Usó el mismo método y tuvo suerte. El número aparecía codificado en la página ocho del cuaderno. Billy T. encendió el motor, que resonó con un bramido tan triunfal como se podía sacar de un viejo Opel Corsa, y se adentró en la tarde grisácea.

—O bien Jørgen Lavik compra muchos coches usados, o esto es la prueba más firme que tenemos en este caso —dijo Hanne en tono triunfal.

—Eres un genio, Hanne —respondió Billy T. con una sonrisa que le partía la cara en dos—. ¡Una puta crack!

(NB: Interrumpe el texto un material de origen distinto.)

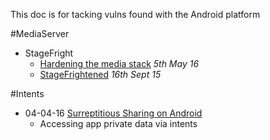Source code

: This doc is for tacking vulns found with the Android platform

#MediaServer

- StageFright
  - [Hardening the media stack](http://android-developers.blogspot.co.uk/2016/05/hardening-media-stack.html) _5th May 16_
  - [StageFrightened](http://googleprojectzero.blogspot.co.uk/2015/09/stagefrightened.html) _16th Sept 15_

#Intents

- 04-04-16 [Surreptitious Sharing on Android](https://www.ibr.cs.tu-bs.de/news/ibr/surreptitious-sharing-2016-04-04.xml)
  - Accessing app private data via intents
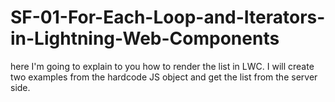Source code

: # SF-01-For-Each-Loop-and-Iterators-in-Lightning-Web-Components
here I'm going to explain to you how to render the list in LWC. I will create two examples from the hardcode JS object and get the list from the server side.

Siguieron un rato en silencio.

—¿Sabes? Creo que me han entrado bastantes ganas de comprarme el Kadett ese —murmuró Anne en el momento en que entraban en el garaje de la Comisaría General.

Jueves, 12 de noviembre

Jørgen Ulf Lavik estaba tan seguro de sí mismo como en la ocasión anterior. Håkon Sand se sentía cohibido en sus pantalones de pana con rodilleras y un jersey que tenía desde hacía cinco años, con un caimán agotado al que no le gustaba el agua de la lavadora. El traje del abogado contrastaba fuertemente con la teoría de que el tipo era un tacaño.

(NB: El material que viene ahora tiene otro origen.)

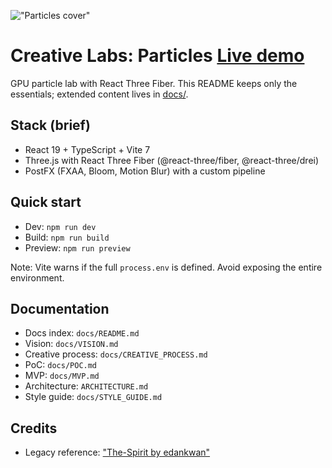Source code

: !["Particles cover"](docs/readme_cover.png)


# Creative Labs: Particles [Live demo](https://labs-particles.web.app/)

GPU particle lab with React Three Fiber. This README keeps only the essentials; extended content lives in [docs/](docs/README.md).

## Stack (brief)

- React 19 + TypeScript + Vite 7
- Three.js with React Three Fiber (@react-three/fiber, @react-three/drei)
- PostFX (FXAA, Bloom, Motion Blur) with a custom pipeline

## Quick start

- Dev: `npm run dev`
- Build: `npm run build`
- Preview: `npm run preview`

Note: Vite warns if the full `process.env` is defined. Avoid exposing the entire environment.

## Documentation

- Docs index: `docs/README.md`
- Vision: `docs/VISION.md`
- Creative process: `docs/CREATIVE_PROCESS.md`
- PoC: `docs/POC.md`
- MVP: `docs/MVP.md`
- Architecture: `ARCHITECTURE.md`
- Style guide: `docs/STYLE_GUIDE.md`

## Credits

- Legacy reference: ["The-Spirit by edankwan"](https://github.com/edankwan/The-Spirit)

—En realidad, ¿qué hace él aquí? —preguntó Lavik dirigiéndose a Wilhelmsen, pero señalando con la cabeza a Sand—. Yo creía que eran los policías los que hacían el trabajo de los negros.

Ambos se ofendieron, probablemente fuera la intención.

—¿Y qué estatus tengo hoy? —continuó el abogado, sin aguardar la explicación de la presencia de Sand—. ¿Soy sospechoso de algo o sigo siendo sólo «testigo»?

—Eres testigo —dijo secamente la subinspectora.

—¿Podría preguntar de qué se supone que soy testigo? Ya es la segunda vez que me presento aquí. Colaboro encantado con la policía, ¿sabéis?, pero a partir de ahora voy a tener que oponerme a más visitas, como no tengáis pronto algo concreto que preguntarme.

Wilhelmsen se quedó mirándolo fijamente durante varios segundos y Lavik tuvo que apartar la mirada, aunque la desvió desdeñosamente hacia Sand.